Au de la de ces orientations dirigées vers les producteurs et metteurs en marché, la future OCM viti-vinicole propose une nouvelle segmentation des vins.

Les mentions de l’étiquetage vont changer et le consommateur doit connaître la classification à venir pour s’y retrouver.

Traditionnellement, la distinction communautaire se faisait entre vin de table (pas d’indication de cépage ni de millésime) et vin de qualité.

Les vins de table communautaires regroupaient pour la France les vins de table et les vins de pays ; les vins de qualité ou Vin de Qualité Produit dans une Région Déterminée, les Vins Délimités de Qualités Supérieurs (VDQS) et les vins d’Appellation d’Origine Contrôlées (AOC).

A partir du 1er janvier 2009, la distinction s’opérera entre les vins sans indication géographique et les vins avec indication géographique.

Les vins de table français seront seuls classés dans la première catégorie, mais leur étiquetage pourra mentionner cépage et millésime, à condition que cette information soit exacte et contrôlable.

De même, la nouvelle catégorie des vins avec indication géographique comprendra les vins avec indication géographique de provenance et les appellations d’origines protégées.

Les vins de pays seront donc classés non plus dans la catégorie communautaire des vins de table mais dans celle des vins avec indication géographique.

L’origine géographique de production devra répondre à des critères plus restreints dans la seconde catégorie (délimitation parcellaire et rendement réduit notamment).

Les vins avec indications géographiques de provenance n’auront pas seulement à être issus d’une région de production large, mais ils pourront aussi contenir 15 % de vins d’autres provenances.

C’est ici un changement majeur et une adaptation concurrentielle à certaine législation extra européenne.

Le consommateur risque toutefois de s’y perdre puisqu’un vin de table pourra être présenté avec des signes traditionnels de qualité que sont le cépage et le millésime.

Egalement, un vin avec indication de provenance pourra pour partie (a priori 15 %) avoir une provenance autre que celle indiquée sur l’étiquette.

Les législations nationales conserveront néanmoins la possibilité de restreindre les principes en interdisant certains assemblages de vins européens et en limitant les mentions à certaines variétés de cépages.

Une farouche volonté de libéraliser le secteur de vins préside à ses changements, et il est à certains égards regrettable que la logique marchande brouille quelque peu la logique qualitative employée jusque ici.

Toutefois, si la renaissance des vignobles français et la renommée des vins hexagonaux sont à ce prix, pourquoi ne pas tenter l’expérience.

Monsieur le Bâtonnier Michel DESILETS
Avocat au Barreau de Villefranche-sur-Saône

Jeu concours publicitaire : qui gagne… perd ! – Monsieur le Bâtonnier Michel DESILETS (Le Patriote Beaujolais, n°709, 26/03/2009)

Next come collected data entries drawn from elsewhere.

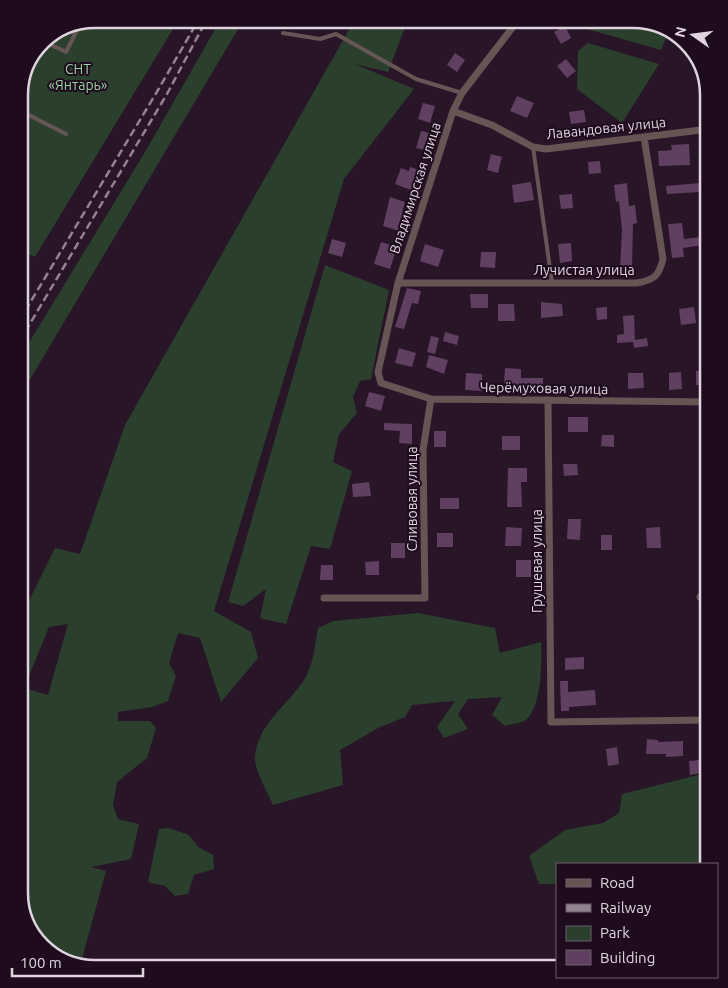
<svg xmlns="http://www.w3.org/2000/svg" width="728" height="988" font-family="Ubuntu,sans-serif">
	<rect width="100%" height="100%" fill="#281528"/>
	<path fill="#2b3f2d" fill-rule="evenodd" d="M95 19H179L35 257 28 254 19 270V90L44 38Z
		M221 19H244L19 398V359L145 152Z
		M355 19H408L388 72 355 64 414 89 344 179 214 611 251 632 258 658 221 702 200 638 178 633 169 663 176 676 168 701 152 707 118 712V721H150L156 728 147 758 117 782 113 805 118 819 139 824 131 859 91 867 106 871 80 966 57 959 29 931 19 893V615H22L55 548 80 554 125 425ZM68 624 48 695 24 688 49 627Z
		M565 19H638L670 29 661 50 573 25Z
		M588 43 659 64 622 123 577 89 578 51Z
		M325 265 389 290 371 379 360 381 353 397 357 413 339 434 333 462 352 471 330 549 311 546 286 624 260 618 266 589 243 606 228 602Z
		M418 613 495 628 500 653 541 642C542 661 542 710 524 721 518 724 510 724 505 726L492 715 502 697 468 699 458 714 468 729 444 738 437 727 455 701 412 705 405 717 380 727 340 750 343 785 273 805C268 794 254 768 255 758 257 724 287 706 304 680 313 665 315 646 318 628L333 621Z
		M702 774 709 783V864H557V884H539L529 856 565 830 603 823 619 813 622 794Z
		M169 828 189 835 198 847 213 855 214 869 194 875 188 894 175 896 165 886 148 882 159 829Z"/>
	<path fill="#5f4060" d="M565 26 571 38 561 44 554 32Z
		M455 53 465 60 457 72 447 65Z
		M566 59 576 71 567 78 557 66Z
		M517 96 534 103 527 118 510 111Z
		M423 103 435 106 430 123 418 119Z
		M584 110 586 122 571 124 569 112Z
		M421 131 434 134 429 151 416 148Z
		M689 144 690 165 659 166 658 151 672 150 671 145Z
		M491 154 502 157 498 173 487 170Z
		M600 161 601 173 589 174 588 162Z
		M410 167 419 170 411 190 395 184 401 168 409 171Z
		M531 182 534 200 514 203 512 185Z
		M627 183 629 206 635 205 637 223 633 224 632 268 620 269 622 230 619 201 616 202 614 185Z
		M700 183V192L667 194 666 186Z
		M572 194 573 208 561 209 559 195Z
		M390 197 405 202 402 213 407 215 402 232 383 226Z
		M682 223 684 239 702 237 703 245 683 248 684 257 672 258 668 224Z
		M332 239 346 243 342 257 328 253Z
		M381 242 397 247 390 269 374 264Z
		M571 243 572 261 560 263 558 244Z
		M425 244 444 250 438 267 420 261Z
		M481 252H496L495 268 480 267Z
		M407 288 421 291 418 304 412 303 404 329 395 327Z
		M470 294H488V308H471Z
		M541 302 562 304 563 316 541 318Z
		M498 304H514L515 321H498Z
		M607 307V319L597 320 596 308Z
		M694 307 696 323 681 325 679 309Z
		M634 315 635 340 647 338 648 346 634 348 633 342 617 343V335L624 334 623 316Z
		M445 332 459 336 457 345 443 341Z
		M431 336 439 338 435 354 427 352Z
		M399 348 416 353 412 367 395 363Z
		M429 355 448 360 444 374 426 367Z
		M505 368 521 369V378H543V391L530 392V385L504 384Z
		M709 370V385H696V371Z
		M681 372 682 389 669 390V373Z
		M466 373 482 374V391L465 390Z
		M628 373H643L644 388 628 389Z
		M369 392 385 396 381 411 365 406Z
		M568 417H588V432H568Z
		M384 423 412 424V444L399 443 400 431 384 430Z
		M434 431H446V447H434Z
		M602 435H614V447L601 446Z
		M502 436H520V450H502Z
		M563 464H577L578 475 564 476Z
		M508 468H527V482H521L522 507H507Z
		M369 482 371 496 353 497 352 484Z
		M440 498H459V509H440Z
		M568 519H581L580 540 567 539Z
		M506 527 522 528 521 546H505Z
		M660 527 661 548H647L646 528Z
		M437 533H453V547H437Z
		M601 535H612V550H601Z
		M391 543H405V558H391Z
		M516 560H531V577H516Z
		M379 561V575H366L365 562Z
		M321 565H333V580H320Z
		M584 657V669L565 670V658Z
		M560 681H568V692L595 690 596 705 569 707V711H561Z
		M647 739 658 740V742L683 741V756L666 757V754H646Z
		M617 747 619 764 608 766 606 749Z
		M699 760 701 773 690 775 689 761Z"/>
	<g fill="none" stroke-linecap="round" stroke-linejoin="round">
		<path stroke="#655655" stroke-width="4" d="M283 33 320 39 336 34 416 79 462 93
			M43 41 66 52 80 24
			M19 110 66 134
			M533 147 552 283
			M19 206 27 210"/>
		<path stroke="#655655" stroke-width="7" d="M519 19 462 93 453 111 398 283 378 372 381 383 431 399 709 402
			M453 111 492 125 533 147 546 149 709 129
			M398 283H637C654 280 659 276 663 259L644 137
			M548 400 551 722 709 720
			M700 597H709
			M324 598H425L423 450 431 399"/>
		<path stroke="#928392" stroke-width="2.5" stroke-dasharray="8 4" stroke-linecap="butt" d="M19 321 158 90 199 19
			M19 342 167 94 207 19"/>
	</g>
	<g text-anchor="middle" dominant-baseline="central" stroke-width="4" stroke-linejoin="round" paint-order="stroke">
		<g font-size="14" fill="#96d19d" stroke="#1e0c1e">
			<text x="78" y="69">СНТ<tspan x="78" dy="16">«Янтарь»</tspan></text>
		</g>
		<g font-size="14" fill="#e0d3df" stroke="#1e0c1e">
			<text transform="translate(606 128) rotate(-6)">Лавандовая улица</text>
			<text transform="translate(415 188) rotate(-72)">Владимирская улица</text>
			<text x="584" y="270">Лучистая улица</text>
			<text transform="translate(544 388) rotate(1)">Черёмуховая улица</text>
			<text transform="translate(412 499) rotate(-90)">Сливовая улица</text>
			<text transform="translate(537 561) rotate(-90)">Грушевая улица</text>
		</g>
	</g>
	<path d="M0 0H728V988H0ZM95 28H633A67 67 0 0 1 700 95V893A67 67 0 0 1 633 960H95A67 67 0 0 1 28 893V95A67 67 0 0 1 95 28Z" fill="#1e0c1e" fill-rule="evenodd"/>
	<path fill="none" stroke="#e0d3df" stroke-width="2.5" d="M95 28H633A67 67 0 0 1 700 95V893A67 67 0 0 1 633 960H95A67 67 0 0 1 28 893V95A67 67 0 0 1 95 28Z"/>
	<rect x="556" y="863" width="162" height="115" fill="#1e0c1e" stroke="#6c5c6b"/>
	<rect x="566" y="879" width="25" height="8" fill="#655655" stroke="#6c5c6b"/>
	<text x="600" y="888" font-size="15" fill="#e0d3df">Road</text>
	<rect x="566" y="904" width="25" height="8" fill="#928392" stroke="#6c5c6b"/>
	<text x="600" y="913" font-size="15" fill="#e0d3df">Railway</text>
	<rect x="566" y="926" width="25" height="15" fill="#2b3f2d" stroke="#6c5c6b"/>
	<text x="600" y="938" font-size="15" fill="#e0d3df">Park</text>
	<rect x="566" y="950" width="25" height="15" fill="#5f4060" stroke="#6c5c6b"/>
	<text x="600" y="963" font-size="15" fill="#e0d3df">Building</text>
	<g transform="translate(693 35) rotate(284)" stroke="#1e0c1e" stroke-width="4" paint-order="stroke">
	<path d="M0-4L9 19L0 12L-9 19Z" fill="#e0d3df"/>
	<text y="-8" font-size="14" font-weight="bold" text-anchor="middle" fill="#e0d3df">N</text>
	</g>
	<path d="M12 968v8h131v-8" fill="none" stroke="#e0d3df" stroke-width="2.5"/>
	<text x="20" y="968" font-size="15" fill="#e0d3df" stroke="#1e0c1e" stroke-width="4" paint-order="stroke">100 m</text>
</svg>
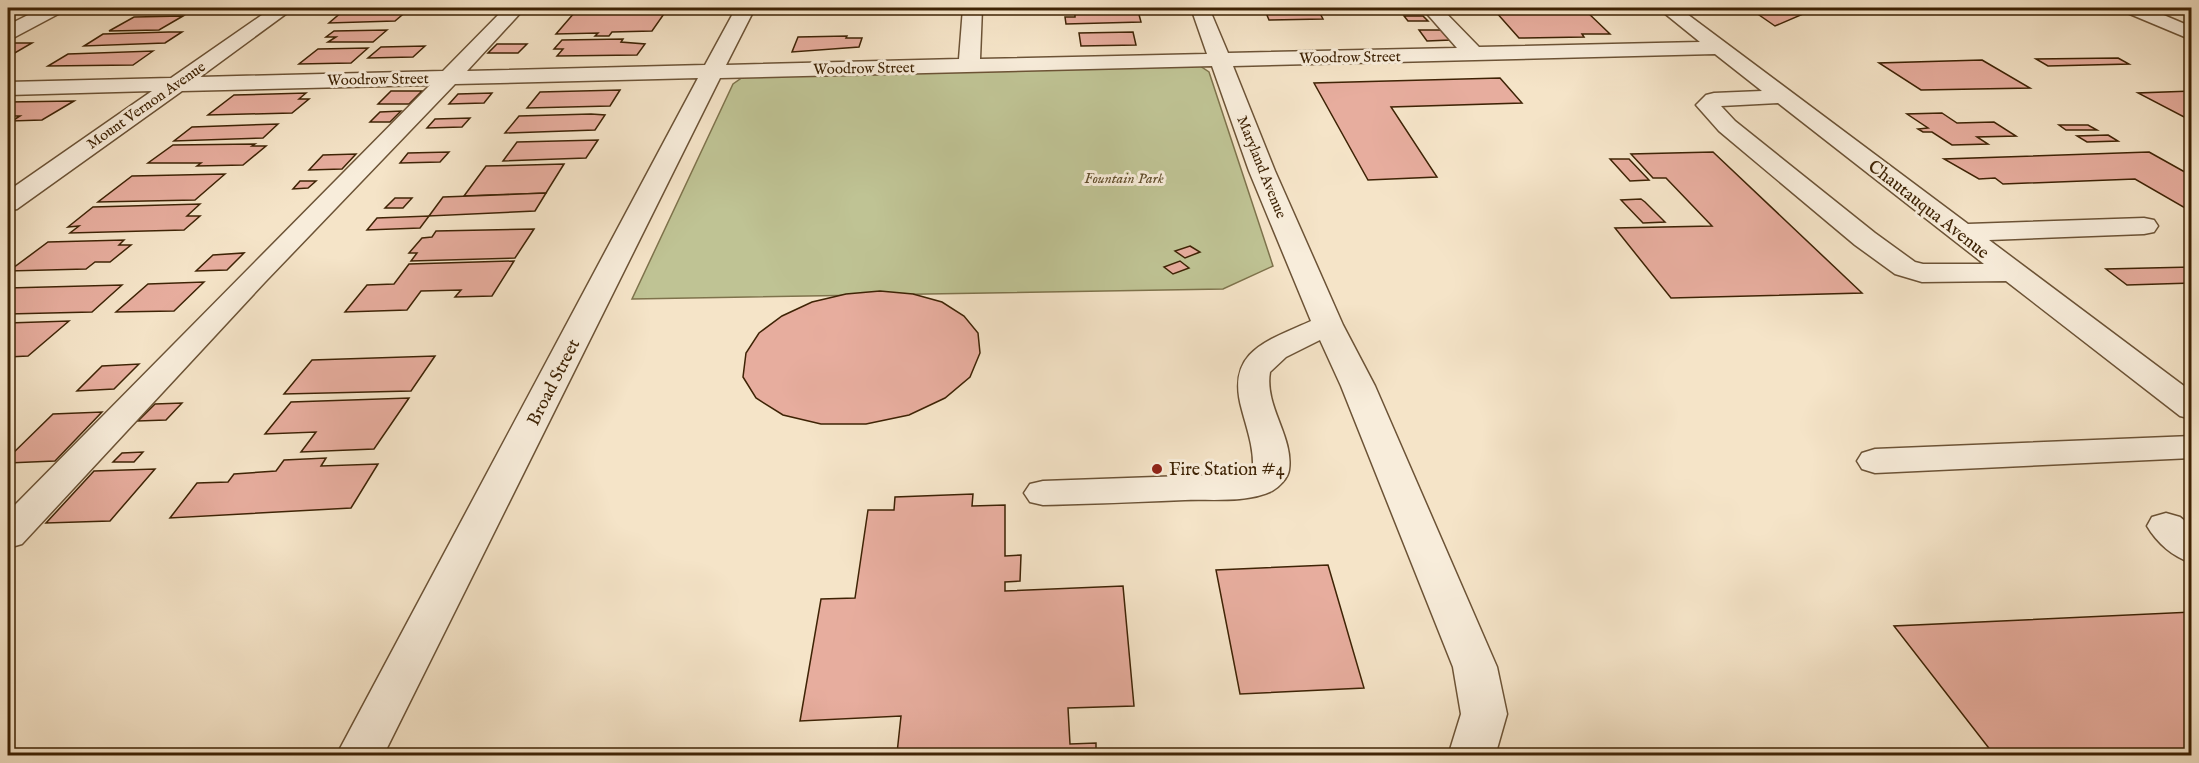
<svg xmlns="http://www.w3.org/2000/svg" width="2199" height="763" viewBox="0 0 2199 763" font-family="'IM FELL English',serif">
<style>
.green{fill:#bfc394;stroke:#7e734c;stroke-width:1.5}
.building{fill:#e7ad9e;stroke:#3e2305;stroke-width:1.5}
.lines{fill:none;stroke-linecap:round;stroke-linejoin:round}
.minor-casing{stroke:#6c5336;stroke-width:3}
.minor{fill:#f8eddb;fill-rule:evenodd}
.poi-dot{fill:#8f2418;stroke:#f8eddb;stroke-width:2}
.labels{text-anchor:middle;stroke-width:6;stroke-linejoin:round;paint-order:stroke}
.far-street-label{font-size:15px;fill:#3e2305;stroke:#f8eddb}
.far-park-label{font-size:15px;font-style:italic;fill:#5e4b29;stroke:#f8eddb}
.street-label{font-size:18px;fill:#3e2305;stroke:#f8eddb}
.poi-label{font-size:18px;fill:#3e2305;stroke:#f8eddb;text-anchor:start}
</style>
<rect width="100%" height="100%" fill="#f5e4c8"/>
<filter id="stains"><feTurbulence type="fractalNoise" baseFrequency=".00333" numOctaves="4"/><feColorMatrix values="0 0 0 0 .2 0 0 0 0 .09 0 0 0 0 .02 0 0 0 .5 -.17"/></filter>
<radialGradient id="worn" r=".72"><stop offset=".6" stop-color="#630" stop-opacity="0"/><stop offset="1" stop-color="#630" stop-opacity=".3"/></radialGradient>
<path class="green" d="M1192,65L1200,66L1209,72L1273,266L1223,289L632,299L733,84L743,77Z"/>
<g class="building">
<path d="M150,8H218L213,11H157L162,9H148Z"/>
<path d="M632,8L629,11H666L652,31L612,32L609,36H595L598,33L556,34L575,12H615L617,9Z"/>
<path d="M809,8H897L895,14H875L877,10L836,11V9H809Z"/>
<path d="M1264,8H1317L1323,19L1269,20Z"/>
<path d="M1749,8H1817L1775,26Z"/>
<path d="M408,10L395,21L329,23L343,11Z"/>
<path d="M1585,10L1610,34H1582L1584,37L1519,38L1495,11Z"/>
<path d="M1138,11L1141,22L1066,24L1065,17H1075V13Z"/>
<path d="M183,16L159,30L109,31L134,17Z"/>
<path d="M1404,16H1423L1428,21H1408Z"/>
<path d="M387,30L373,42H328L336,37H326L334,31Z"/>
<path d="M1419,30H1441L1450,40L1427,41Z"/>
<path d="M169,32H182L165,43L84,46L103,34Z"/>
<path d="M1133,32L1136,45L1081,46L1079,33Z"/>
<path d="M847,36L846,38H862L859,47L792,52L798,37Z"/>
<path d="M623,39L621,42L645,44L637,55L557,56L563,49H554L562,40Z"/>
<path d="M8,43H32L13,54H8Z"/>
<path d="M497,44H527L518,53H488Z"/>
<path d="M425,46L413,57L368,58L381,47Z"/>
<path d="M368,48L351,63L299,64L318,49Z"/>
<path d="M153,51L133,65L48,66L68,54Z"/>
<path d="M2118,58L2129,64L2048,66L2036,59Z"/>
<path d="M1982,60L2030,88L1921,90L1879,63Z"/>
<path d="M1500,78L1522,103L1391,107L1437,177L1368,180L1314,83Z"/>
<path d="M620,90L610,106L527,108L540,92Z"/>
<path d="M391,91H422L409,104H378Z"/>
<path d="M2192,91V118H2186L2138,93Z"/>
<path d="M306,93L299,99H309L292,113L208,115L234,95Z"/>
<path d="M492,93L484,103L449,104L458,94Z"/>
<path d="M74,101L42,120L12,121L20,116H8V102Z"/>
<path d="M401,111L390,122H370L380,112Z"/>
<path d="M1942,113L1957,123L1994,122L2016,136L1977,137L1988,144L1952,145L1932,132H1923L1918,129L1928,128L1907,114Z"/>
<path d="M591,114L605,115L595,130L505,133L519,116Z"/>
<path d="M470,118L462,127L427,128L435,119Z"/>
<path d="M278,124L263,138L174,141L192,127Z"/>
<path d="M2059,125H2088L2097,130H2066Z"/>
<path d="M2108,135L2118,141L2087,142L2077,136Z"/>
<path d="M598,140L586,158L503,161L517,142Z"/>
<path d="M255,144L252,146H266L243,165L197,166L201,163H148L173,145Z"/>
<path d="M449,152L440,162L400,163L408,153Z"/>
<path d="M1713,152L1862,293L1671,298L1615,228L1712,226L1666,178H1653L1631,154Z"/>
<path d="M2149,152L2192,176V212L2135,179L2003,184L1995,178L1979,179L1944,159Z"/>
<path d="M356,154L342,169L309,170L323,155Z"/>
<path d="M1610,159H1629L1649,180L1630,181Z"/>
<path d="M564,164L546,193L464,196L486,166Z"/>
<path d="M225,174L195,200L98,202L132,176Z"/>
<path d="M300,181H316L308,188L293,189Z"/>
<path d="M546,193L535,211L429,216L443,197Z"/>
<path d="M395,198H412L403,208H385Z"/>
<path d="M1641,199L1645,202L1665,222L1643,223L1621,200Z"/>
<path d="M200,204L187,216H200L184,230L70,233L79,226L68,227L93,207Z"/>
<path d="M429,216L420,228L367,230L377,218Z"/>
<path d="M534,229L515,258L411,261L417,253H409L422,238L432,237L436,231Z"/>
<path d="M124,240L119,245H131L110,262H95L86,269L9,271L48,242Z"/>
<path d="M1190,246L1200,252L1185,258L1175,251Z"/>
<path d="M244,253L227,270L196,271L213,255Z"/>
<path d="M514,261L492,296L455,297L461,290L421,291L407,310L345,312L367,285L394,284L409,264Z"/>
<path d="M1180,261L1189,268L1173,274L1164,267Z"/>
<path d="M2192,267V283L2127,285L2106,269Z"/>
<path d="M204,282L174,311L116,312L148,284Z"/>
<path d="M122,285L92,312L8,314V288Z"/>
<path d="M880,291L913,294L942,302L964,316L978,333L980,353L970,377L945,398L909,415L866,424H821L783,415L756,398L743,377L746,353L759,333L782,316L812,302L846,294Z"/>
<path d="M69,321L28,356L8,357V323Z"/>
<path d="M435,356L411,391L284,394L312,360Z"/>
<path d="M139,364L114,389L77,391L102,366Z"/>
<path d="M409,398L374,449L301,452L316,432L265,434L291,402Z"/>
<path d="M182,403L166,420L138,421L155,404Z"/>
<path d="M102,412L55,461L8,463V458L53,414Z"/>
<path d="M143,452L134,462H113L122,453Z"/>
<path d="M326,458L321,466L378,464L351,508L170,518L197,483L228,482L234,474L276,471L284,460Z"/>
<path d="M155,469L110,521L46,523L94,471Z"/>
<path d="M973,494L972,506L1005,505V556L1021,555L1020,581L1005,582V591L1123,586L1134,706L1068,708L1070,744L1096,743V756H855L897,753L901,716L800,721L821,599L855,598L868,510H894L895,497Z"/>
<path d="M1328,565L1364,688L1240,694L1216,570Z"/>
<path d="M2192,612V756H1995L1894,626Z"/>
</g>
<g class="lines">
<g class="minor-casing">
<g id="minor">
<path d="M42,8H65L62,12L15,37L8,39V25Z"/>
<path d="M272,8H294L200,77L443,71L505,8H525L467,71L705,65L736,8H755L726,65L959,59L963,8H982L980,59L1207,54L1191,8H1209L1228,53L1457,48L1422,8H1441L1479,47L1700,42L1658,8H1679L1968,224L2144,218L2154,220L2158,226L2154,232L2144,234L1989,240L2192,392V419L2180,416L2006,281L1922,282L1895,274L1855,245L1719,131L1696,105L1706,95L1714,93L1762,91L1715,54L1233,66L1275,171L1343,325L1375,386L1497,667L1507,714L1495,756H1448L1461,714L1453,667L1341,386L1320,340L1286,357L1270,372C1264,406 1294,437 1289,470C1288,478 1279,487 1272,491C1247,503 1212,499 1185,500C1138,502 1090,504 1043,505L1030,502L1024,493L1030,484L1043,481L1240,474L1253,468C1254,448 1247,429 1242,410C1225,351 1267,341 1311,321L1249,171L1212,66L720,78L383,756H336L698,78L455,84L265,282L22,544L8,548V512L430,85L182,91L17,209L8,211V191L152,91L8,95V82L171,78ZM1778,103L1984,264H1923L1915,262L1875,233L1735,121L1721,106Z"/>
<path d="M2122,8H2147L2192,27V40L2125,12Z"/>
<path d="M2192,436V458L1875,473L1862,469L1857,461L1862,453L1875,449Z"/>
<path d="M2166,513L2180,517L2192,527V563C2173,557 2157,543 2147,526L2152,517Z"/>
</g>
</g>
<use href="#minor" class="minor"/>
</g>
<circle class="poi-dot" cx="1157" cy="469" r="6"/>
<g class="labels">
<g class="far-street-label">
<text transform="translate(1350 57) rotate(-1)" y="5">Woodrow Street</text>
<text transform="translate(864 68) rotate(-1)" y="5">Woodrow Street</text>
<text transform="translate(378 79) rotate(-1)" y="5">Woodrow Street</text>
<text transform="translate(146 105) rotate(-35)" y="5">Mount Vernon Avenue</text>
<text transform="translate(1262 167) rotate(68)" y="5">Maryland Avenue</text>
</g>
<g class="far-park-label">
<text x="1124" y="183">Fountain Park</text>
</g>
<g class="street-label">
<text transform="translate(1929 209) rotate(38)" y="6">Chautauqua Avenue</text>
<text transform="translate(553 382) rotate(-63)" y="6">Broad Street</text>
</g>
<g class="poi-label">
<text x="1169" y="475">Fire Station #4</text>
</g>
</g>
<rect width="2199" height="763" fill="none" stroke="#f5e4c8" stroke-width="30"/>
<rect x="9" y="9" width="2181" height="745" fill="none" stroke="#3e2305" stroke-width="3"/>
<rect x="15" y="15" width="2169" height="733" fill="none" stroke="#3e2305" stroke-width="1.5"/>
<rect width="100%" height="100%" filter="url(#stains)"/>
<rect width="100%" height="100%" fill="url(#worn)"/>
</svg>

Les consommateurs que nous sommes sont régulièrement accrochés, dans le cadre de publicité, par des annonces de gain présentant l’heureux gagnant comme désigné par le hasard sans qu’il n’ait eu à faire aucune démarche.

Se renseignant, l’intéressé découvre qu’il n’a en réalité rien gagné, et se trouve dépité lorsqu’il comprend la logique, non évidente, du jeu ou la minuscule clause qui le transforme en « dindon de la farce ».

Qu’on se rassure, de telle déconvenue arrive aussi à des gens versés dans la matière juridique.

Le destinataire d’un jeu publicitaire, certain d’avoir gagné, a sollicité l’attribution de son lot : un séjour dans une ville touristique européenne.

L’organisateur lui refusa, prétextant que l’offre n’était pas nominative et qu’elle était soumise à conditions.

Le règlement du jeu prévoyait de surcroît l’organisation d’un tirage au sort.

Il a alors saisi le Tribunal de Grande Instance en attribution de son lot, mais a été débouté de sa demande.

Il soutenait que la société s’était irrévocablement engagée à son encontre sur le fondement juridique de l’existence d’un quasi contrat.

Aux termes de ce principe, il expliquait qu’une proposition lui avait été faite et qu’il lui suffisait de l’accepter pour se retrouver lié avec le proposant.

Au contraire, la société organisatrice du jeu soutenait que l’attribution du gain était soumise à l’aléa qui se manifestait par l’organisation d’un tirage au sort.

Dès lors, elle ne pouvait être engagée irrévocablement sur la base d’un quasi contrat.

En réalité, l’intéressé était non pas l’heureux gagnant du tirage au sort, mais « l’heureux gagnant » du droit de participer au tirage au sort.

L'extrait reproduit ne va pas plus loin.